== WHAT TO DO ==
Return each line of the material below that contains the word "bathroom", treating uppercase and lowercase as different.

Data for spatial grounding

--------

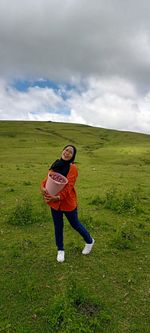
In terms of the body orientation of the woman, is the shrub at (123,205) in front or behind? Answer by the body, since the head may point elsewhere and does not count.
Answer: behind

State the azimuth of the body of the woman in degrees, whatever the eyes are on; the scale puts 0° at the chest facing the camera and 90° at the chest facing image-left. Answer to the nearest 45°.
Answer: approximately 45°
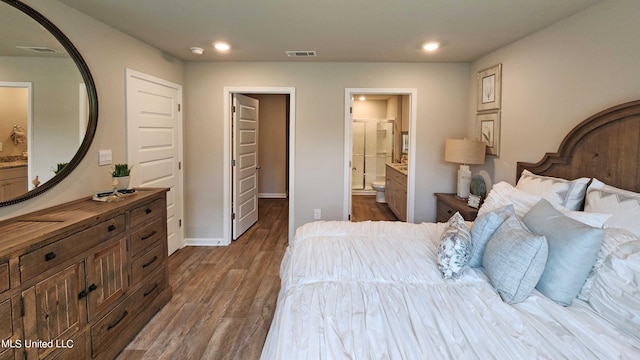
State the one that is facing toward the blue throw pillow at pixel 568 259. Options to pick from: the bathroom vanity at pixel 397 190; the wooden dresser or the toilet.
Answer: the wooden dresser

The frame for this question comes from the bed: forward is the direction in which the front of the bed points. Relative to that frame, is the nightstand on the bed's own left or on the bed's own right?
on the bed's own right

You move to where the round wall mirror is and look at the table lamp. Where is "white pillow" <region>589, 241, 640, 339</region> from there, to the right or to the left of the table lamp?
right

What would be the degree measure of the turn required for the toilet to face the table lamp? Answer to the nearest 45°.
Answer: approximately 90° to its left

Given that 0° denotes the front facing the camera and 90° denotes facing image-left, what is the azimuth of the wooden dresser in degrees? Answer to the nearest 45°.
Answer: approximately 315°

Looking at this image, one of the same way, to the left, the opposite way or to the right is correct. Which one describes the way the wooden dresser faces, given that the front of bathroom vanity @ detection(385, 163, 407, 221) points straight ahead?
the opposite way

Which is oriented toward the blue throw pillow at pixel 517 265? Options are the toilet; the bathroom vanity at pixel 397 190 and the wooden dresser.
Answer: the wooden dresser

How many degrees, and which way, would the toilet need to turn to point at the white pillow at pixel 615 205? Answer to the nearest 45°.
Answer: approximately 90° to its left

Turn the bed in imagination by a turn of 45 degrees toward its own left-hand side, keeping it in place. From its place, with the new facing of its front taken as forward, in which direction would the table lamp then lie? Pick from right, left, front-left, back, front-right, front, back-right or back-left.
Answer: back

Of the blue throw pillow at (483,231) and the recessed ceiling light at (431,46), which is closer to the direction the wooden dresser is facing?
the blue throw pillow

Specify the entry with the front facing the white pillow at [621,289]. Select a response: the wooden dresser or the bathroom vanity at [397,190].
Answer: the wooden dresser

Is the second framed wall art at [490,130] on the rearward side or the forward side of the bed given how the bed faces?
on the rearward side
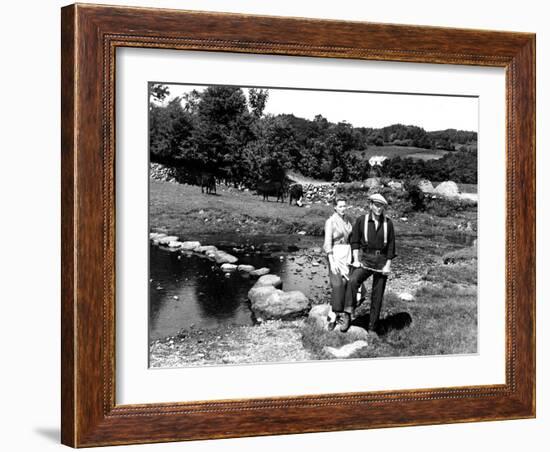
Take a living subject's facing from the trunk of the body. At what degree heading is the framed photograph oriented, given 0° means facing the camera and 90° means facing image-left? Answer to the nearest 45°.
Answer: approximately 315°
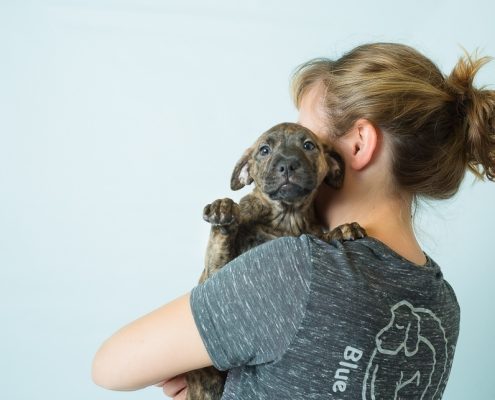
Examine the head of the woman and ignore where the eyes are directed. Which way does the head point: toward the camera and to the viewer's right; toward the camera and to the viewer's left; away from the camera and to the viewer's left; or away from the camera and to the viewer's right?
away from the camera and to the viewer's left

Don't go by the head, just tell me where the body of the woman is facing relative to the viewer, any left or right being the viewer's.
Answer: facing away from the viewer and to the left of the viewer

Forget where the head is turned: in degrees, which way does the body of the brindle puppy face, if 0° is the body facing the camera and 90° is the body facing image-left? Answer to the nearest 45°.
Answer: approximately 0°
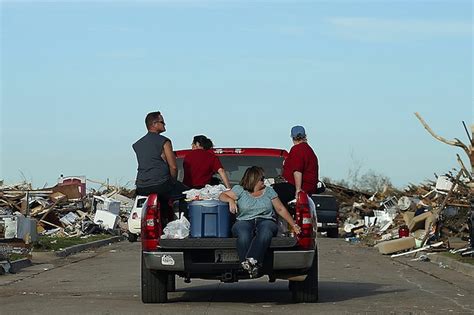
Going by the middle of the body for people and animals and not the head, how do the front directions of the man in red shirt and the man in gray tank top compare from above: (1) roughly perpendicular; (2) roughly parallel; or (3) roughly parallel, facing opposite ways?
roughly perpendicular

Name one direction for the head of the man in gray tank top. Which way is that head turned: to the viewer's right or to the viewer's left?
to the viewer's right

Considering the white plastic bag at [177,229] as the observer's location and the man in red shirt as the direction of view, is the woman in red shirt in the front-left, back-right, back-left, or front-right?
front-left

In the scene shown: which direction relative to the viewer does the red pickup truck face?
away from the camera

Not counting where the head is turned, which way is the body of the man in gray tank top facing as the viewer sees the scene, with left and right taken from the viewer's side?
facing away from the viewer and to the right of the viewer
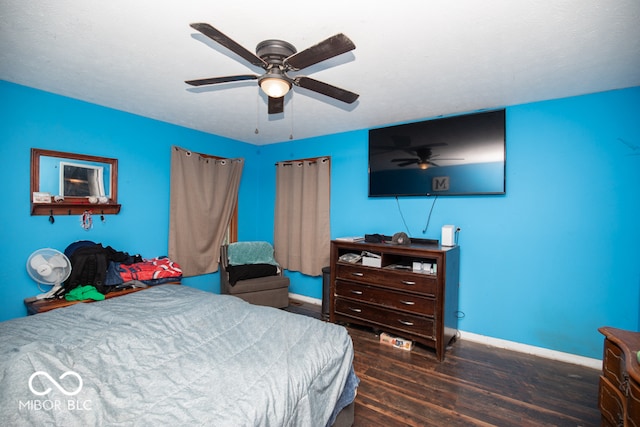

--------

== EXERCISE OUTPUT ==
State the one that is facing toward the blue throw pillow at pixel 568 259. Options to pick from: the bathroom vanity at pixel 397 190; the wooden dresser or the toilet.
Looking at this image, one of the same way, to the left, the opposite way or to the right is correct. Which one describes the way the wooden dresser faces, given that the front of bathroom vanity @ detection(385, 163, 407, 221) points straight ahead?
Which is oriented toward the blue throw pillow at pixel 517 265? Options are the toilet; the bathroom vanity at pixel 397 190 and the wooden dresser.
Specify the entry with the front facing the white pillow at [621,289]. Select a response: the wooden dresser or the bathroom vanity at [397,190].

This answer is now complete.